» Requirement
Extract all lines from the data beneath that include the word "Ferries".
--- Given data ---
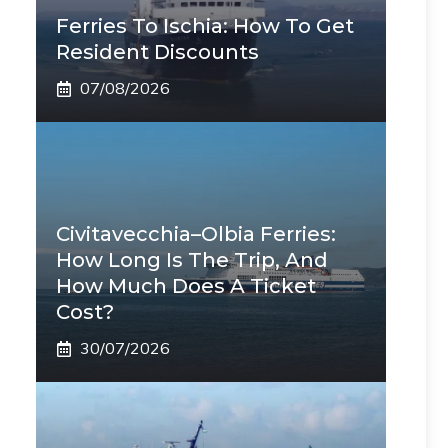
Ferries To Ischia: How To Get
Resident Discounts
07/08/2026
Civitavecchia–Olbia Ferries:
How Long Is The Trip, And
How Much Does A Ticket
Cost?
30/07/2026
---
--- Given data ---
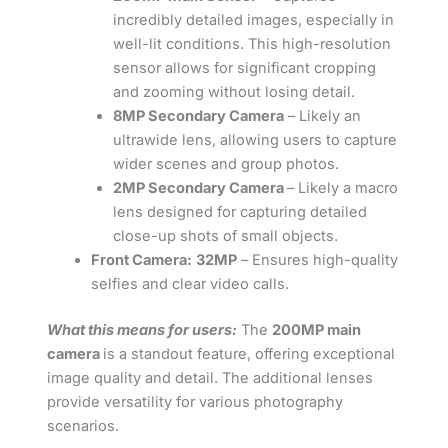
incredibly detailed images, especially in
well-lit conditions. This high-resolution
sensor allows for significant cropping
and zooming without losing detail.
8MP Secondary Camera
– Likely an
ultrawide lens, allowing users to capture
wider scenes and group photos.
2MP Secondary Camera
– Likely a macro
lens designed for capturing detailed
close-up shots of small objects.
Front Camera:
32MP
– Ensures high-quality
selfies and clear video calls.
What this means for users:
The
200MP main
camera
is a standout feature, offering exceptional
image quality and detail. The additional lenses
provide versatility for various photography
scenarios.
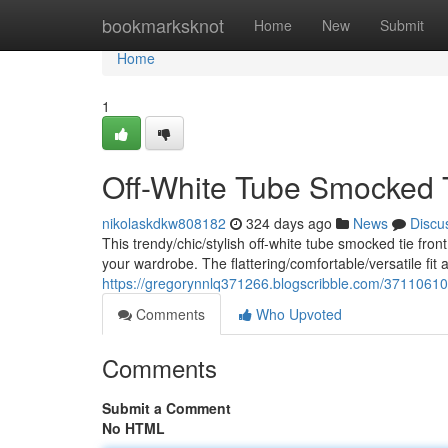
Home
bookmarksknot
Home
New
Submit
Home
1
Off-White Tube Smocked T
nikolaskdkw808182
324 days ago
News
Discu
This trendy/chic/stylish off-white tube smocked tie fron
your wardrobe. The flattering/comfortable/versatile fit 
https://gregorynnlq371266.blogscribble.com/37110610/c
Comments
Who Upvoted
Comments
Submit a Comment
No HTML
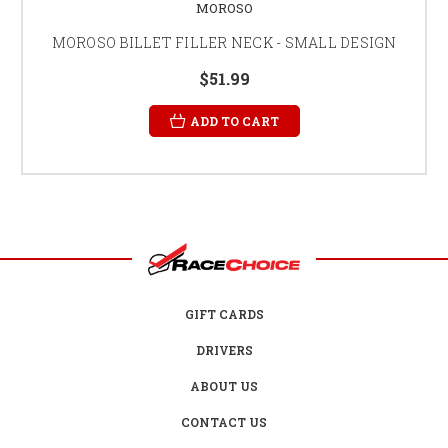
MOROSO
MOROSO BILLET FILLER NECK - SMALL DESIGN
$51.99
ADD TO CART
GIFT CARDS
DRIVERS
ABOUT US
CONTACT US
---
» Result of the exercise
Ferries To Ischia: How To Get
Civitavecchia–Olbia Ferries:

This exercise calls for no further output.